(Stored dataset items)
┏━━

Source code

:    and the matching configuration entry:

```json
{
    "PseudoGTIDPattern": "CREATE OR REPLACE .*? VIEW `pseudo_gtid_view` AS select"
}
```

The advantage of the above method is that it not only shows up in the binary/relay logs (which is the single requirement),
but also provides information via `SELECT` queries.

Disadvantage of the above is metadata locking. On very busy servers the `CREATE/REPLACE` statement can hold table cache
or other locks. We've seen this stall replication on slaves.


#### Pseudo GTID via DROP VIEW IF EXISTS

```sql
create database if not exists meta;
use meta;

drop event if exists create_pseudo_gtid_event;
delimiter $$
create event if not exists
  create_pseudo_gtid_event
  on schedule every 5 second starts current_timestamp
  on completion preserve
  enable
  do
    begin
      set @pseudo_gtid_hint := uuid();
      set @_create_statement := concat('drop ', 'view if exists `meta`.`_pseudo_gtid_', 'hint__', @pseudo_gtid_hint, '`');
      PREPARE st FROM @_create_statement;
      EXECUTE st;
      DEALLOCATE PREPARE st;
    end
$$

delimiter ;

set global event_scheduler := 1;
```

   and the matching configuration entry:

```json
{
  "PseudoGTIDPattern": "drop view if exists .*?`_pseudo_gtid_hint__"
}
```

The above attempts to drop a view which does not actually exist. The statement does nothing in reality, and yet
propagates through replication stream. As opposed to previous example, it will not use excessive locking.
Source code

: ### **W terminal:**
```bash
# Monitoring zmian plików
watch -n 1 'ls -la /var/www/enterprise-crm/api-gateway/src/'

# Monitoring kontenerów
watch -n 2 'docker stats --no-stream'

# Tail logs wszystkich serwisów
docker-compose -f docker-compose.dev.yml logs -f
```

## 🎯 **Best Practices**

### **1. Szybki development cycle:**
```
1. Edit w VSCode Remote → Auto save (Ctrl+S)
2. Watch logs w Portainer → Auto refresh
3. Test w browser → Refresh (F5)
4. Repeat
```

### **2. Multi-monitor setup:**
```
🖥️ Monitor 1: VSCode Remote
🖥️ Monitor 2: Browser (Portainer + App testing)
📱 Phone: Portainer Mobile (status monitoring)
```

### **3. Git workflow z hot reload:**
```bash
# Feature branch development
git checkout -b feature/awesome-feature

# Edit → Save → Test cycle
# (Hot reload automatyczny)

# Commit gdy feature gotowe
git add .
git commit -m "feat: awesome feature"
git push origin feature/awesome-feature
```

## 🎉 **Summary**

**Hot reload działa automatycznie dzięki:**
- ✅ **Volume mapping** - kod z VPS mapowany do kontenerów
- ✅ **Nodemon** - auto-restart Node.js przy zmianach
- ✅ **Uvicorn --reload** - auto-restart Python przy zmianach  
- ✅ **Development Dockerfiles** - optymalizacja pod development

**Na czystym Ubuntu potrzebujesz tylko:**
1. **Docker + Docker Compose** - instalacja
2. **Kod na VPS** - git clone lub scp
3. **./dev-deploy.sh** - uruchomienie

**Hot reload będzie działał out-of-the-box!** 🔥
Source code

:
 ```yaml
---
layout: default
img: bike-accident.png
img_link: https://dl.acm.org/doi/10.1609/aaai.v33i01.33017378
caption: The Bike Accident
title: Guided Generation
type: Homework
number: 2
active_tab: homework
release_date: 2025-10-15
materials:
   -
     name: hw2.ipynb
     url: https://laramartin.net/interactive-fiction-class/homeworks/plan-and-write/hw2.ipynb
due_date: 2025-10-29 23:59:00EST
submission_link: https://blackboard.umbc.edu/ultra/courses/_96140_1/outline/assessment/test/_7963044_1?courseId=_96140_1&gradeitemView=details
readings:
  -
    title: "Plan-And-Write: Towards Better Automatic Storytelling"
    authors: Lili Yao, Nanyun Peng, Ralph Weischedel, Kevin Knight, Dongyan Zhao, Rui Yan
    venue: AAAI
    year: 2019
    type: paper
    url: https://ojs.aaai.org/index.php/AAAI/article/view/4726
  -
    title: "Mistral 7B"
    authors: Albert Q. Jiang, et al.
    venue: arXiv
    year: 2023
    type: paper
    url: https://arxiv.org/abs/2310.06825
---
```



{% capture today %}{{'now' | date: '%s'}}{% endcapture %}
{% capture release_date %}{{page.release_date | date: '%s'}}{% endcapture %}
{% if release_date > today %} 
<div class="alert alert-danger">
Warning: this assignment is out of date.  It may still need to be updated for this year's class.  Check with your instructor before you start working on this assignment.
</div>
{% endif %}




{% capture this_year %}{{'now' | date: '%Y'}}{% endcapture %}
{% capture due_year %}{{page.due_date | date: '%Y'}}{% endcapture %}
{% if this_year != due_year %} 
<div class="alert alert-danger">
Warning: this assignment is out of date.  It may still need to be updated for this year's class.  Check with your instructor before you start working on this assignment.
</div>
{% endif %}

┗━━

▶ Task
In the entries above, find every line holding the word "REPLACE" and copy it out.

▶ Exercise output
    "PseudoGTIDPattern": "CREATE OR REPLACE .*? VIEW `pseudo_gtid_view` AS select"
Disadvantage of the above is metadata locking. On very busy servers the `CREATE/REPLACE` statement can hold table cache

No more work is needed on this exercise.